**Work item**
Unless it is a picture, every line from the start of the entries through the line with "thumb mcp: (360, 191)" must be retyped exactly.

**Saved entries**
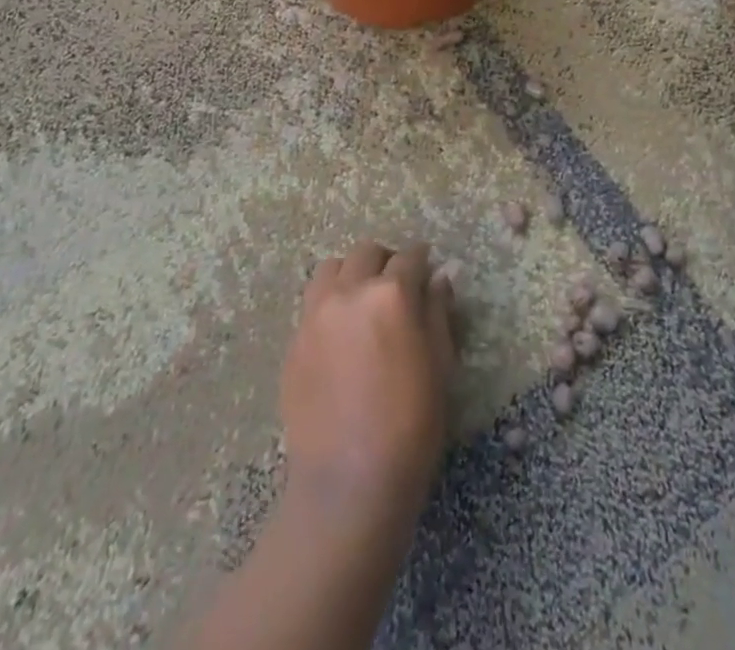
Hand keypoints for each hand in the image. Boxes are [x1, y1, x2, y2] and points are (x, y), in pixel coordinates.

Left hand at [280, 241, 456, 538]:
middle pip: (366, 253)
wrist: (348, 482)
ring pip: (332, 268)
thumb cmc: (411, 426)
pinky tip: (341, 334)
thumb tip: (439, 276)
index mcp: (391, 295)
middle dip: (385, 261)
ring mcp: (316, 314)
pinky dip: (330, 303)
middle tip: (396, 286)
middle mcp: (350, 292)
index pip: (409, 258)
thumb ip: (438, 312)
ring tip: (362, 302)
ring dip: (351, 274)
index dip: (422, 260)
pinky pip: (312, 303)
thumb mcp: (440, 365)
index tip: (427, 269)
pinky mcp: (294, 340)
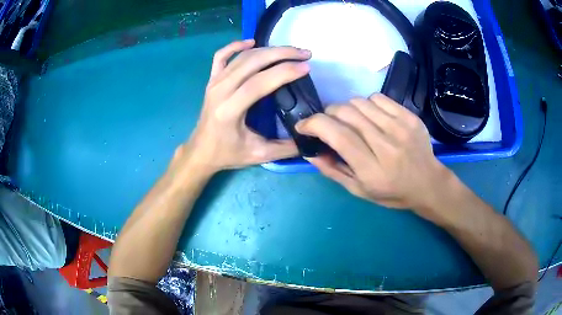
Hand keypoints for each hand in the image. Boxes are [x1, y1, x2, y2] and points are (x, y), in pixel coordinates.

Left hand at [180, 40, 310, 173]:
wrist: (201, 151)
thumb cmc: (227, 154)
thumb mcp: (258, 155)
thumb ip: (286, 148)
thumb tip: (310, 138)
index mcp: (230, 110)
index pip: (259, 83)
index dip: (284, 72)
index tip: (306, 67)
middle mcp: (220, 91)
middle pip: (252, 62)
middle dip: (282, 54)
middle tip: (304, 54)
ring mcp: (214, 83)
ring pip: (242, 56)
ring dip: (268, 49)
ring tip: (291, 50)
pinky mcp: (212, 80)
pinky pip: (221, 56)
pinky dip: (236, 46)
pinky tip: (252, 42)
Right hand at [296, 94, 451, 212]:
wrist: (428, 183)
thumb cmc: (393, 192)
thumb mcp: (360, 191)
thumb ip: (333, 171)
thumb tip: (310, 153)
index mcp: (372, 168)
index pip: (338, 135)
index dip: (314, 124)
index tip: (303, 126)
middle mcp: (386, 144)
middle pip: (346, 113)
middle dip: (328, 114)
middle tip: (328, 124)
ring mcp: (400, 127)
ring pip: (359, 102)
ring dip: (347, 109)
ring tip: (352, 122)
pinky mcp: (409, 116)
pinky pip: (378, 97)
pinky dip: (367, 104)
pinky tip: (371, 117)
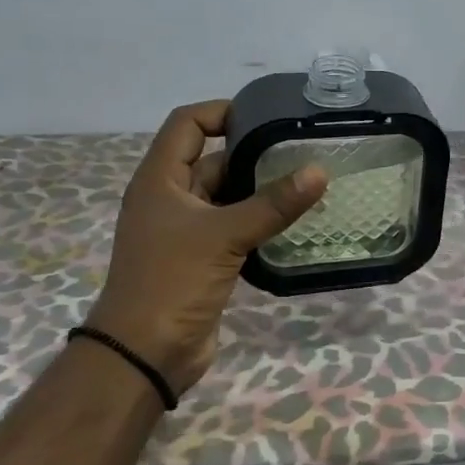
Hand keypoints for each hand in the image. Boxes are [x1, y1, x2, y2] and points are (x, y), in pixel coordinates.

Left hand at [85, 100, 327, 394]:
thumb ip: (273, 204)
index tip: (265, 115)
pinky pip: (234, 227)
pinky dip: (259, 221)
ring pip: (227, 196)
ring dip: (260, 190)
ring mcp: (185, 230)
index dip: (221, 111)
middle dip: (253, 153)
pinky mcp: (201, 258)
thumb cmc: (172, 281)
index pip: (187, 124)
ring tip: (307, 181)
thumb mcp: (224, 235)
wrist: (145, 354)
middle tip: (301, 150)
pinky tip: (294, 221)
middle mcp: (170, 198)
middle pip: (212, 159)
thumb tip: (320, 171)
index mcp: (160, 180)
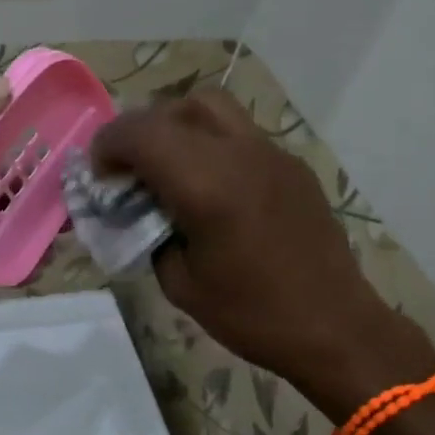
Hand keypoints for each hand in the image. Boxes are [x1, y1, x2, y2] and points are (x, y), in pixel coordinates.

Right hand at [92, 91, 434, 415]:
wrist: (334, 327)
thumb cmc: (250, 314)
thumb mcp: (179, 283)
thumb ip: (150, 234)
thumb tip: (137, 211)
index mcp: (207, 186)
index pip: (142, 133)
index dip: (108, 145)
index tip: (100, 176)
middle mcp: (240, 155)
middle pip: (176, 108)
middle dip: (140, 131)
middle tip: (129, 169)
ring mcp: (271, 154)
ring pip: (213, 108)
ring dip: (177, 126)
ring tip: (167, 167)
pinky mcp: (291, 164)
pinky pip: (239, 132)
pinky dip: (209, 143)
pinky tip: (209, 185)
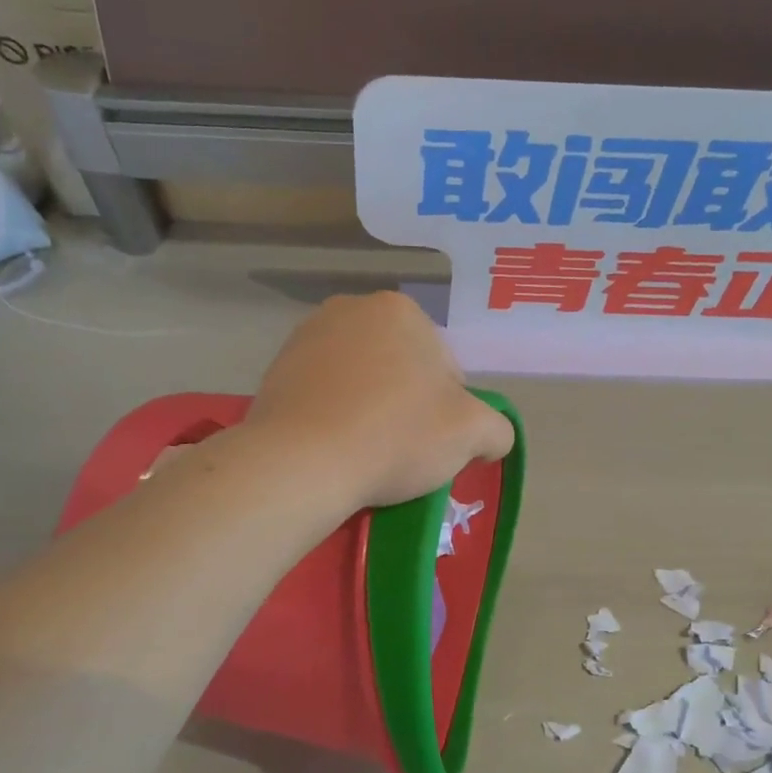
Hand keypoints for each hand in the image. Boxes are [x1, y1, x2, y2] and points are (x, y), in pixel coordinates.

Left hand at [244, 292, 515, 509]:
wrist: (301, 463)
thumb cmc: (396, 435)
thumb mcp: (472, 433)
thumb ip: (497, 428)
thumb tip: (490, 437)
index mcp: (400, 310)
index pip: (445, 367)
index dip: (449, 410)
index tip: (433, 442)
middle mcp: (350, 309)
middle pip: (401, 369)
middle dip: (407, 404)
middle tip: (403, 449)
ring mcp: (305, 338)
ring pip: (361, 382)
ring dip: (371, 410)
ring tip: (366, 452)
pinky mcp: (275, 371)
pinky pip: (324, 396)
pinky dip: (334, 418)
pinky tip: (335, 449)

**Task response**
Hand keypoints for each hand in the image. Boxes are [x1, y1, x2, y2] and points are (x, y), in pixel coordinates.

Left hand at [280, 241, 456, 538]:
middle pip: (366, 253)
wrist: (348, 482)
ring pip: (332, 268)
thumb cmc: (411, 426)
pinky tip: (341, 334)
thumb tip: (439, 276)
index mcp: (391, 295)
middle dip: (385, 261)
ring mcp: (316, 314)
pinky dip: (330, 303)
middle tip: (396, 286)
middle mcp: (350, 292)
index pip: (409, 258)
thumb ip: (438, 312)
ring tip: (362, 302)
ring dip: (351, 274)
index dip: (422, 260)
pinky pip: (312, 303)
thumb mcp: (440, 365)
index tip: (427, 269)
pinky mcp: (294, 340)
Hand keypoints for each hand in the image. Boxes are [x1, y1, x2, y2] and points are (x, y), in pixel coordinates.

Left hand at [180, 40, 310, 173]:
wrist: (201, 151)
thumb cmc: (227, 154)
thumb mcp: (258, 155)
thumb ip: (286, 148)
thumb tip: (310, 138)
index mcp: (230, 110)
index pip: (259, 83)
index dip: (284, 72)
index tip: (306, 67)
middle mcp: (220, 91)
middle pip: (252, 62)
middle dip: (282, 54)
middle tip: (304, 54)
ring mcp: (214, 83)
ring pip: (242, 56)
ring dip: (268, 49)
ring tip: (291, 50)
pinky mcp: (212, 80)
pinky pip: (221, 56)
pinky dip: (236, 46)
pinky tip: (252, 42)
Right hand at [296, 94, 451, 212]:
wrist: (428, 183)
thumb cmc: (393, 192)
thumb mcp: (360, 191)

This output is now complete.